### [Page extract]
** begin **
On October 16, 2003, the Department filed a petition pursuant to section 300 on Cassandra’s behalf. The petition alleged that mother’s 10-year history of substance abuse and current use of methamphetamine rendered her incapable of providing regular care for Cassandra. In addition, mother’s ongoing auditory hallucinations endangered Cassandra’s physical and emotional health and safety, placing her at risk of physical and emotional harm. At the detention hearing on October 16, 2003, the juvenile court ordered Cassandra detained with her stepfather. The court further ordered reunification services for mother, and granted monitored visitation for mother, with the Department given discretion to liberalize her visits.
On November 4, 2003, Cassandra’s attorney requested that the court issue a temporary restraining order (TRO) against mother because “mother has been harassing the child and her caretakers.” In a declaration attached to the proposed TRO, Mona stated, “Since Cassandra has been placed in our home, we have received numerous phone calls from . . . Cassandra’s mother. She has called our home so many times that our voice mailbox is full and we are unable to access our voice mail system. In her messages she blames us for the removal of her daughter by the courts, and has stated that she was going to *205pick up Cassandra from school.” Mother also called Douglas, leaving numerous messages. In one message, mother threatened to “see to it that Douglas’ [szc] son Matthew was taken away from him” if Cassandra were placed in a foster home.
Mona further stated that on October 23, 2003, mother went to Douglas’s apartment when Cassandra was home with a babysitter, but was prevented from entering the building by a security guard. The following day, mother was seen near Cassandra’s school just as it was letting out. Douglas had already picked up Cassandra, and mother followed them from the school. On both of these occasions mother was accompanied by an unknown individual.
Cassandra stated she was afraid of mother, who had told her she was going to come and get her at school. When mother called Cassandra on the phone, she would yell at her. Despite their previous willingness to monitor mother’s court-ordered visits with Cassandra, Douglas and Mona stated they no longer felt comfortable doing so due to mother’s behavior and threats, fearing that mother would try to take Cassandra during a monitored visit.
On November 6, 2003, the juvenile court heard argument from mother’s counsel against the TRO. The attorney explained that mother had been frustrated because visitation with Cassandra had not been arranged as ordered, and mother had called the caregivers because they were to monitor her visits with Cassandra. But once advised by counsel that she should not have ongoing direct contact with the caregivers, mother agreed that despite her right to visitation, she was going about it the wrong way. Counsel pointed out that there was no indication that the caregivers had any problems with mother since counsel had spoken with mother, and mother had had no contact at all with Cassandra, Douglas, Mona, or Matthew since October 28, 2003.
The court granted the TRO on November 6, 2003, requiring mother to stay 100 yards from Cassandra, Douglas, Mona, and Matthew, including their residence, place of work, school, and vehicles. Mother was further ordered not to “harass, attack, strike, threaten, assault (sexually or otherwise), hit, follow, stalk, molest, destroy personal property, disturb the peace, keep under surveillance, or block movements” of the protected parties. “Except for brief and peaceful contact as required for court ordered visitation,” mother was also ordered not to contact, directly or indirectly, by telephone or messages, or e-mail the protected parties.
** end **
### [Provided material]
** begin **
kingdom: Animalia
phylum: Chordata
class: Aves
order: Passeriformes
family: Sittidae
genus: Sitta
** end **
** begin **
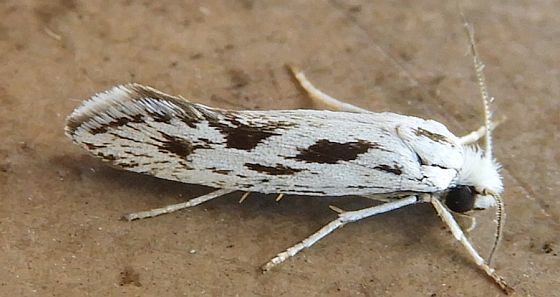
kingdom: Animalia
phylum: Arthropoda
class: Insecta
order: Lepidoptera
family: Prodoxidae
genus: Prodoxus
** end **
### [Short task]
Please answer these questions from the court case text, one a line:
1. With whom did the juvenile court order Cassandra detained at the detention hearing?
2. On what date did mother go to Douglas's apartment and get stopped by a security guard?
3. How many yards did the TRO require mother to stay from the protected parties?

### [Exercise result]
1. Her stepfather
2. October 23, 2003
3. 100 yards